I don't understand how you are unaware of where it resides yet you have it detected. Are you very IT savvy or not so much? Any more info appreciated.

senpaithatignoresyou ago

I would wager i am about a 2 out of 10 with IT. I am not nearly as tech savvy as i want to be. the more i work with it, the more i realize it is incredibly complex. The scary bit, is none of the corporate people bother to learn the basics of how their expensive networks operate.

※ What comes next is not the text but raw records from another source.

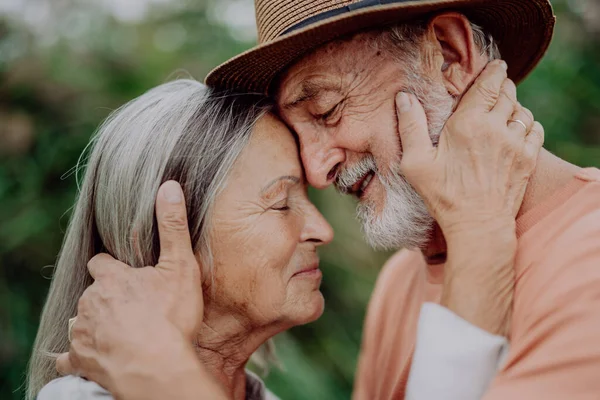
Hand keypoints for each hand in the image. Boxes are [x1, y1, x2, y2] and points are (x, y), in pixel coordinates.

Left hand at [56, 181, 224, 399]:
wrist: (157, 368)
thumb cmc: (171, 317)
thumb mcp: (180, 267)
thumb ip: (172, 226)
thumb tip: (169, 185)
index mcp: (111, 278)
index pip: (101, 263)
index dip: (112, 268)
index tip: (124, 273)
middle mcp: (91, 301)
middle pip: (92, 294)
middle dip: (106, 298)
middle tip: (131, 308)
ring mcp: (83, 332)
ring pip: (82, 322)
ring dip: (95, 324)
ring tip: (119, 333)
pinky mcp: (81, 361)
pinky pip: (70, 358)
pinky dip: (78, 357)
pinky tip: (89, 358)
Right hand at [395, 60, 543, 335]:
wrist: (478, 225)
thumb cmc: (443, 196)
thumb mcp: (416, 163)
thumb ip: (411, 126)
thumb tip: (404, 97)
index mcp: (468, 123)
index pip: (489, 83)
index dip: (494, 71)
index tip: (495, 66)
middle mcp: (496, 128)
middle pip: (508, 92)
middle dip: (502, 86)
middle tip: (494, 87)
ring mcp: (516, 143)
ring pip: (522, 110)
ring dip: (513, 105)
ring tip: (502, 109)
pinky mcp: (528, 158)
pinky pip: (534, 128)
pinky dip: (527, 123)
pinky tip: (516, 129)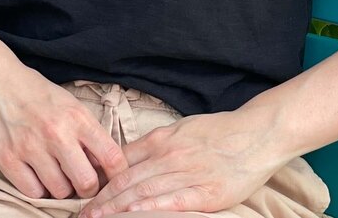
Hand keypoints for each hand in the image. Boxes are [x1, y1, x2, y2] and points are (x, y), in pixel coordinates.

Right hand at [0, 63, 129, 199]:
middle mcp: (57, 133)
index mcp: (78, 117)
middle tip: (80, 181)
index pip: (111, 157)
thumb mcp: (70, 104)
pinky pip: (33, 193)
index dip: (117, 175)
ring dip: (60, 188)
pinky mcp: (8, 159)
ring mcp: (31, 148)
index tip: (111, 180)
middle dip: (87, 188)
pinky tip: (36, 175)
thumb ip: (87, 132)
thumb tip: (104, 165)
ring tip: (55, 174)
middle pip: (87, 183)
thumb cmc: (37, 93)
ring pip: (60, 192)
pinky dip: (37, 189)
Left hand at [78, 108, 284, 216]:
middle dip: (102, 198)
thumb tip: (128, 157)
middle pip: (128, 179)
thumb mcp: (182, 128)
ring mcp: (187, 173)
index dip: (102, 178)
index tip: (85, 193)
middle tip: (81, 213)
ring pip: (144, 192)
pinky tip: (131, 215)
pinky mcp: (205, 193)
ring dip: (117, 208)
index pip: (123, 160)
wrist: (256, 133)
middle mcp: (170, 155)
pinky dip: (148, 209)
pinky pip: (171, 202)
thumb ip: (156, 143)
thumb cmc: (219, 131)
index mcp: (163, 138)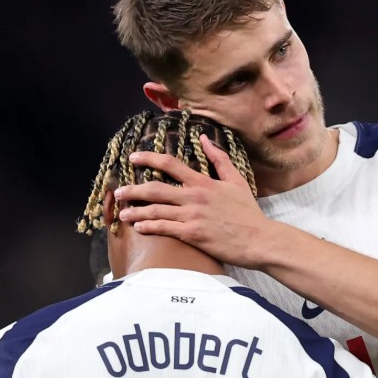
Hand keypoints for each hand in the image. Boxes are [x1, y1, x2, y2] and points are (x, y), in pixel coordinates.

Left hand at [114, 136, 269, 268]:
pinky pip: (164, 228)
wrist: (259, 239)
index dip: (149, 158)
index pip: (170, 164)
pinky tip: (139, 227)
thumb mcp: (236, 181)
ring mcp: (192, 216)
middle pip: (155, 189)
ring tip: (122, 213)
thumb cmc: (248, 212)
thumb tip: (205, 138)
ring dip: (136, 211)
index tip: (133, 157)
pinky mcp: (193, 234)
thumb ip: (219, 159)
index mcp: (203, 182)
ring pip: (156, 210)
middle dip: (133, 190)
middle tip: (118, 192)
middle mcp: (194, 197)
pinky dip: (149, 226)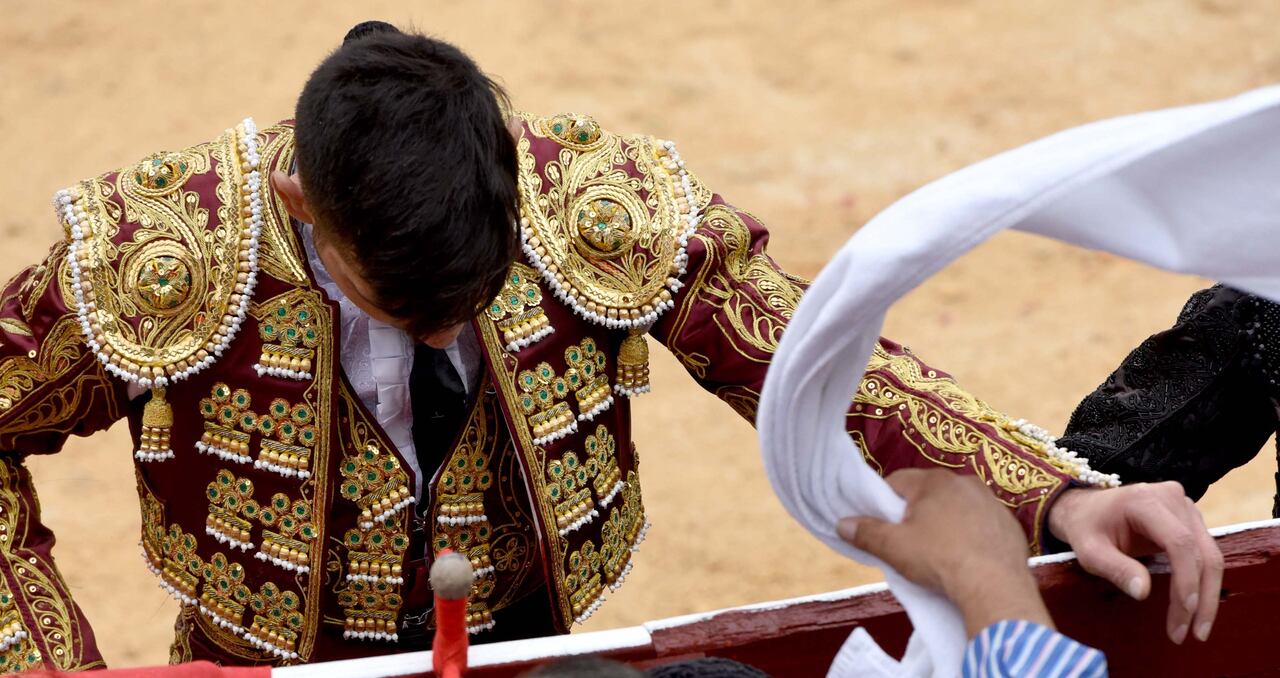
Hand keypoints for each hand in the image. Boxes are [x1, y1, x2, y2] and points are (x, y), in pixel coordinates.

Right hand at [836, 468, 1052, 636]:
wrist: (995, 587)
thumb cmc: (939, 560)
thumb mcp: (893, 548)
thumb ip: (865, 532)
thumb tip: (842, 524)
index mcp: (933, 481)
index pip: (897, 482)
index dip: (883, 502)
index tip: (881, 524)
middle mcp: (965, 483)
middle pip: (928, 494)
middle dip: (916, 513)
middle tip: (907, 541)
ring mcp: (991, 502)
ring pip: (957, 507)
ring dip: (945, 522)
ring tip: (939, 552)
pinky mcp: (1009, 524)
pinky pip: (982, 524)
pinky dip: (972, 536)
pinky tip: (966, 558)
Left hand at [1047, 483, 1221, 644]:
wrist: (1087, 508)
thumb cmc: (1086, 528)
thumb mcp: (1089, 550)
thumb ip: (1114, 568)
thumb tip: (1143, 592)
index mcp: (1146, 501)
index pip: (1180, 542)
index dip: (1187, 578)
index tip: (1185, 611)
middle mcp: (1174, 499)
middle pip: (1201, 552)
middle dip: (1199, 597)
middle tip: (1193, 634)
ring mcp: (1186, 508)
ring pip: (1210, 556)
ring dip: (1207, 595)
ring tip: (1196, 630)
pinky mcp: (1191, 520)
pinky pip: (1205, 554)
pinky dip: (1203, 583)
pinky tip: (1196, 610)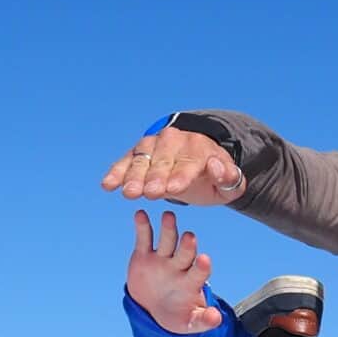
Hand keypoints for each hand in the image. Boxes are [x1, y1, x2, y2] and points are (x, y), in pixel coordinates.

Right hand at [101, 125, 245, 203]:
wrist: (197, 159)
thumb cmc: (214, 177)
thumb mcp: (230, 182)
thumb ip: (230, 178)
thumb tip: (218, 168)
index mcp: (200, 150)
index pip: (190, 163)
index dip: (181, 176)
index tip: (173, 190)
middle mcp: (176, 142)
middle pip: (164, 161)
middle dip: (155, 178)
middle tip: (149, 193)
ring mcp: (155, 145)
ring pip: (143, 160)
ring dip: (134, 177)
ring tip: (128, 193)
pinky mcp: (139, 151)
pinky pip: (126, 160)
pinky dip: (117, 171)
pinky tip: (107, 185)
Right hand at [125, 210, 221, 334]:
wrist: (152, 308)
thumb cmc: (176, 315)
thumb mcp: (189, 323)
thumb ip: (203, 320)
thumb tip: (217, 319)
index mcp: (191, 282)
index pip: (199, 272)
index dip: (201, 267)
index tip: (204, 260)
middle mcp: (179, 266)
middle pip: (185, 252)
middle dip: (187, 245)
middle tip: (189, 237)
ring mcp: (162, 258)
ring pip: (167, 240)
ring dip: (168, 228)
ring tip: (168, 216)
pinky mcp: (144, 254)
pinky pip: (144, 238)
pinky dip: (142, 226)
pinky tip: (141, 215)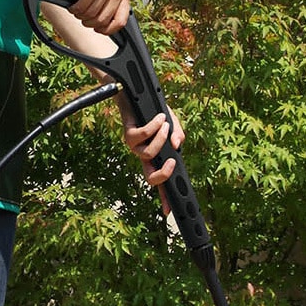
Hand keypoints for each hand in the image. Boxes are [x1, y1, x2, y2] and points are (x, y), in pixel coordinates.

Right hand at [64, 0, 130, 35]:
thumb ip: (110, 6)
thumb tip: (106, 28)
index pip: (120, 22)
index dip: (107, 30)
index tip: (97, 29)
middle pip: (102, 21)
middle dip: (89, 22)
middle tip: (83, 14)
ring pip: (91, 16)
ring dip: (80, 14)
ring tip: (78, 6)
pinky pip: (82, 8)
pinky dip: (75, 9)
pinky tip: (73, 3)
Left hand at [120, 96, 185, 215]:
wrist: (136, 94)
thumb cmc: (154, 111)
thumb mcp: (173, 123)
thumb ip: (178, 134)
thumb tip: (177, 145)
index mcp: (156, 157)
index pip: (161, 181)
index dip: (164, 197)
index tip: (169, 211)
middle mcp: (143, 155)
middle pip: (149, 178)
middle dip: (162, 174)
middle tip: (171, 161)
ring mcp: (134, 146)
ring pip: (148, 154)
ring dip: (160, 138)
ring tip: (165, 124)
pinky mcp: (127, 134)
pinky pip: (142, 135)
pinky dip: (153, 126)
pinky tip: (159, 118)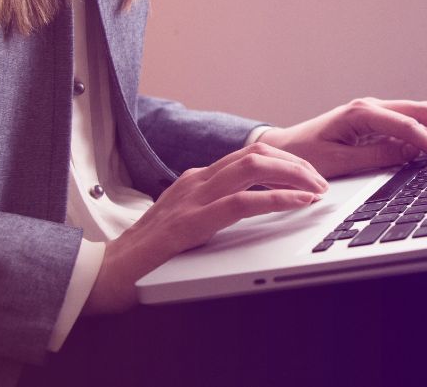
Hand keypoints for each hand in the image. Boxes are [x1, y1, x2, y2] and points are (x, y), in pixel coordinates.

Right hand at [82, 142, 327, 314]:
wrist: (105, 275)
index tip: (310, 175)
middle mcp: (196, 180)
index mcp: (197, 179)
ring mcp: (192, 198)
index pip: (250, 154)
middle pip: (257, 153)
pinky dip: (277, 200)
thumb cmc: (148, 254)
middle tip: (321, 181)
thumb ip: (216, 209)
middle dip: (297, 163)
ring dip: (293, 175)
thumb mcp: (190, 222)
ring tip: (316, 189)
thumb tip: (256, 205)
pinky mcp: (191, 222)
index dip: (286, 161)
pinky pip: (242, 202)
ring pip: (253, 167)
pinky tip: (298, 204)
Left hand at [258, 97, 426, 178]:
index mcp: (361, 113)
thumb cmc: (303, 155)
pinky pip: (413, 122)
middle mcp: (371, 107)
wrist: (282, 149)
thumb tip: (410, 155)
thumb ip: (375, 157)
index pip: (407, 125)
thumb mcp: (338, 162)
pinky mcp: (378, 122)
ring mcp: (376, 112)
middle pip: (422, 111)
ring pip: (421, 113)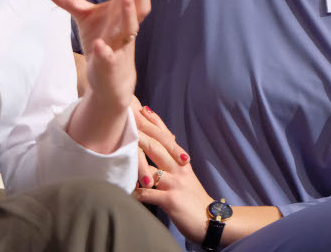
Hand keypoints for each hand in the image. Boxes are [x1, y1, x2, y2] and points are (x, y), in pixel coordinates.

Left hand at [45, 0, 152, 109]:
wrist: (110, 80)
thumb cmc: (104, 42)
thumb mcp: (86, 18)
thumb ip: (70, 0)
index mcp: (124, 12)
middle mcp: (127, 27)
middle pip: (140, 7)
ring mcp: (121, 47)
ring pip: (130, 30)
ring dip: (129, 14)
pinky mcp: (110, 66)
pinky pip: (110, 59)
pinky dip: (106, 52)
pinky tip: (99, 45)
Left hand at [133, 105, 212, 243]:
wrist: (211, 221)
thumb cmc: (193, 199)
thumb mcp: (186, 176)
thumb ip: (174, 161)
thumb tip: (164, 144)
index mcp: (181, 162)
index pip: (167, 138)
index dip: (155, 123)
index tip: (143, 108)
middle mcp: (179, 169)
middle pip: (157, 147)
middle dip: (141, 133)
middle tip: (128, 120)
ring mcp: (175, 183)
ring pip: (152, 168)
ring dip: (135, 163)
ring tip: (119, 154)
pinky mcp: (171, 200)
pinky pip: (149, 194)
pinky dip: (136, 193)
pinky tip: (125, 191)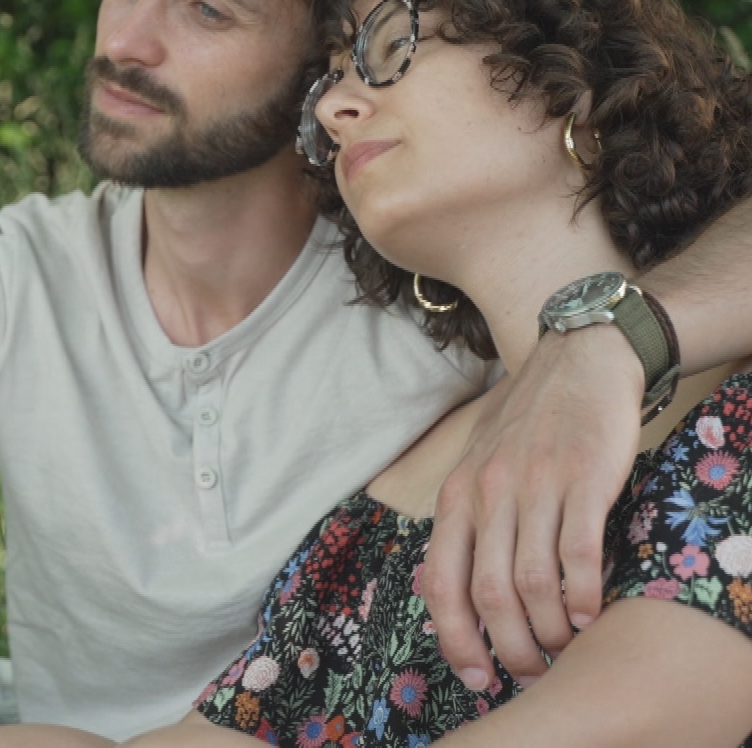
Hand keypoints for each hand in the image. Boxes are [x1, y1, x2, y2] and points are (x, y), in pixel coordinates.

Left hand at [421, 325, 642, 689]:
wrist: (578, 358)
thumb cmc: (528, 422)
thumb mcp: (477, 467)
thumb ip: (463, 524)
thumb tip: (442, 593)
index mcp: (457, 495)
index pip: (440, 581)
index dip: (454, 638)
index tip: (475, 676)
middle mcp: (489, 492)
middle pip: (488, 594)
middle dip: (508, 648)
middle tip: (530, 672)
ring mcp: (536, 485)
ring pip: (533, 583)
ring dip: (550, 631)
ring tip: (565, 648)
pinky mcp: (584, 479)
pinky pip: (580, 554)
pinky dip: (585, 596)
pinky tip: (593, 615)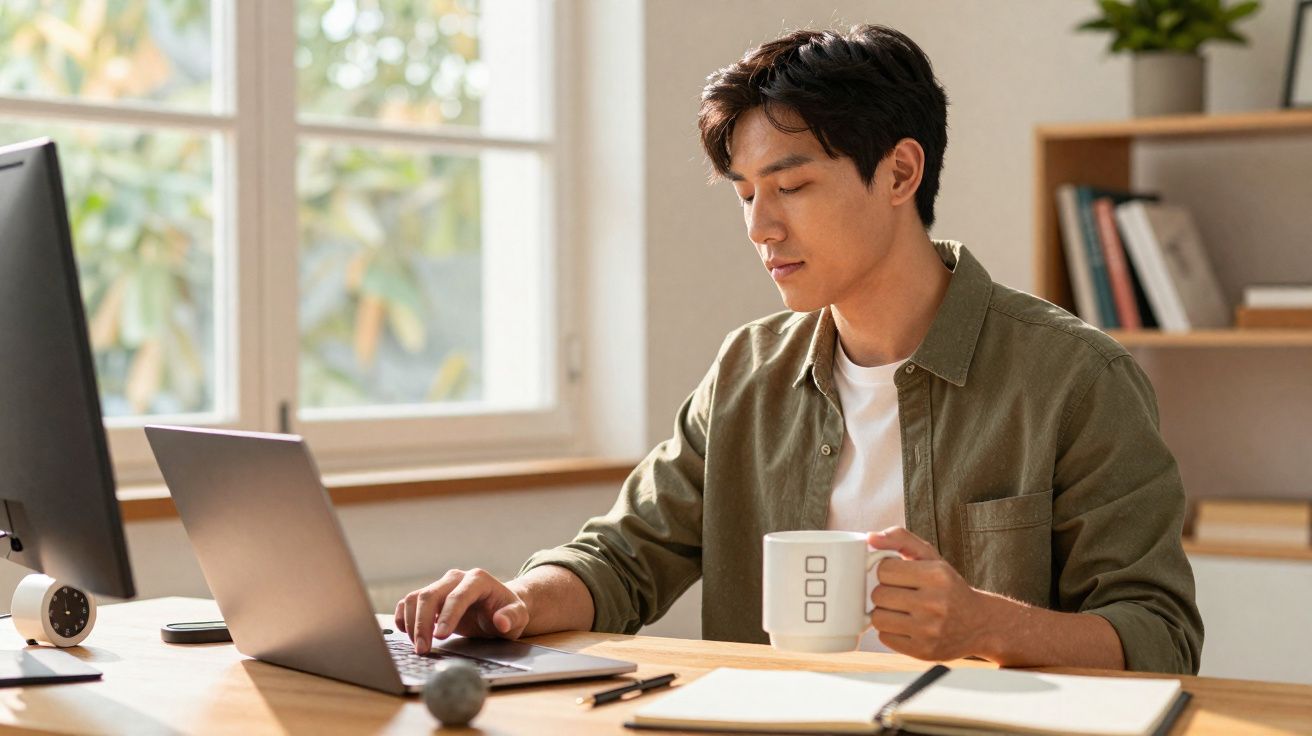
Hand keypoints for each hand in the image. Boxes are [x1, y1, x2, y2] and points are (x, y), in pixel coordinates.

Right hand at [394, 568, 530, 653]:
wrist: (499, 607)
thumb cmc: (508, 611)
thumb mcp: (519, 617)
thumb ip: (512, 617)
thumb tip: (501, 621)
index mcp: (478, 580)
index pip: (458, 596)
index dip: (447, 616)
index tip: (440, 636)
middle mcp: (456, 578)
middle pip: (430, 595)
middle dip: (423, 624)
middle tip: (423, 650)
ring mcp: (441, 585)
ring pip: (416, 598)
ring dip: (412, 623)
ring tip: (419, 648)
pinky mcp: (430, 596)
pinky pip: (409, 602)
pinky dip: (404, 617)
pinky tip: (406, 633)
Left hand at [867, 527, 989, 661]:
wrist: (980, 624)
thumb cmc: (949, 587)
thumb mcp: (931, 557)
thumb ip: (901, 539)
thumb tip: (870, 537)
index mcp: (937, 575)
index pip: (884, 569)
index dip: (888, 571)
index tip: (899, 576)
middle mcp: (935, 603)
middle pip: (878, 594)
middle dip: (885, 592)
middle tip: (901, 594)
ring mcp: (929, 630)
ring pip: (877, 617)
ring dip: (885, 613)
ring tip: (902, 610)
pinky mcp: (923, 651)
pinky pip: (884, 638)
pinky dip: (891, 631)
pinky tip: (907, 626)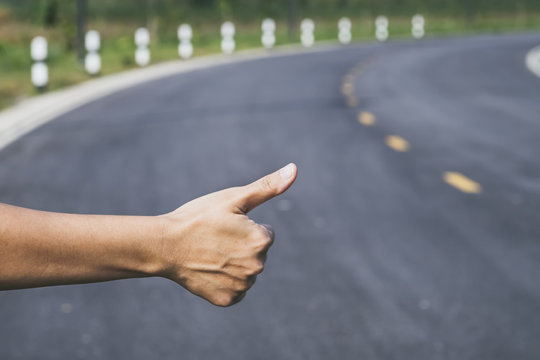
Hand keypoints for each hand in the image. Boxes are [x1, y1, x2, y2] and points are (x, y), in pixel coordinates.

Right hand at [159, 163, 296, 305]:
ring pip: (247, 270)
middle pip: (258, 253)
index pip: (265, 233)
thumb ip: (268, 186)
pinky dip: (226, 281)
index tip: (224, 226)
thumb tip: (294, 169)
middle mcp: (257, 267)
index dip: (245, 227)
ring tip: (210, 254)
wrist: (164, 245)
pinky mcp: (228, 299)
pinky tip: (209, 271)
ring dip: (234, 264)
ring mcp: (242, 286)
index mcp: (262, 240)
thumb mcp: (234, 198)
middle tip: (215, 240)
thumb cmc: (198, 217)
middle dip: (242, 246)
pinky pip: (236, 289)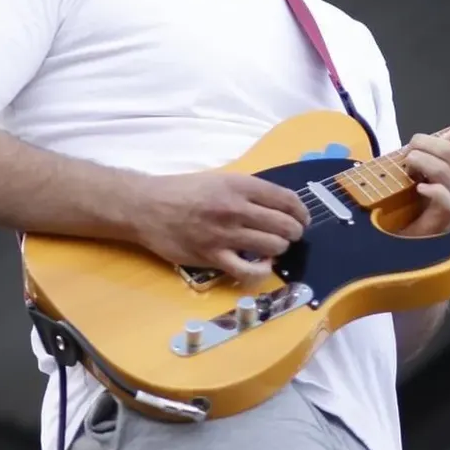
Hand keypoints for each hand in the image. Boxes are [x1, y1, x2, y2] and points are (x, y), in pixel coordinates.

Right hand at [136, 171, 310, 283]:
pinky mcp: (212, 257)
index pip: (285, 199)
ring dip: (280, 249)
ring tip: (275, 247)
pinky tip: (261, 265)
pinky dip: (261, 270)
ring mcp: (225, 235)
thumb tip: (276, 203)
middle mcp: (236, 209)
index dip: (301, 210)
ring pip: (272, 247)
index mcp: (239, 185)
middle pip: (283, 225)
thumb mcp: (220, 178)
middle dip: (294, 232)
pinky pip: (248, 271)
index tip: (303, 217)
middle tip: (291, 234)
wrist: (147, 207)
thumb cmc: (183, 190)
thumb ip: (247, 190)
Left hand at [401, 104, 449, 236]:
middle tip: (411, 149)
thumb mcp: (446, 159)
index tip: (446, 134)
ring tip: (407, 165)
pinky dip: (426, 187)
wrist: (414, 228)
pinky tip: (416, 187)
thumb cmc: (431, 190)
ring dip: (417, 160)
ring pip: (441, 169)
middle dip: (425, 142)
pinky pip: (441, 195)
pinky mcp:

Part of why i don't have that many details on this, is i am not working directly with the people who are responding to it. This is stuff i have overheard.

bezzy ago

What endpoint detection vendor/product detected it?

senpaithatignoresyou ago

crowdstrike

And if you want to enter a new world of creepy, that one would make 15 new topics here. IF your company uses it, **DONT'T **work from home.

10233264? ago

as in; DNC leaks—crowdstrike?

bezzy ago

We don't.

bezzy ago

Fileless means in RAM. There is no other place for data to be. Either it's on disk and therefore there are files or it is not and then it's in RAM. If data is not written to disk and does not exist in RAM, then where is it? In the cache? Search fileless malware. It's all about existing in ram and leveraging something like PS. The only way to achieve persistence across reboots is to write to a disk, at which point it isn't truly fileless.

WarGy ago

It could be in the CPU cache, couldn't it? There's also been a few cases of malware written into the BIOS flash memory.

bezzy ago

Perhaps, I don't know enough about CPUs. At any rate that would be a very tiny virus. If something is written to BIOS then it still is not fileless.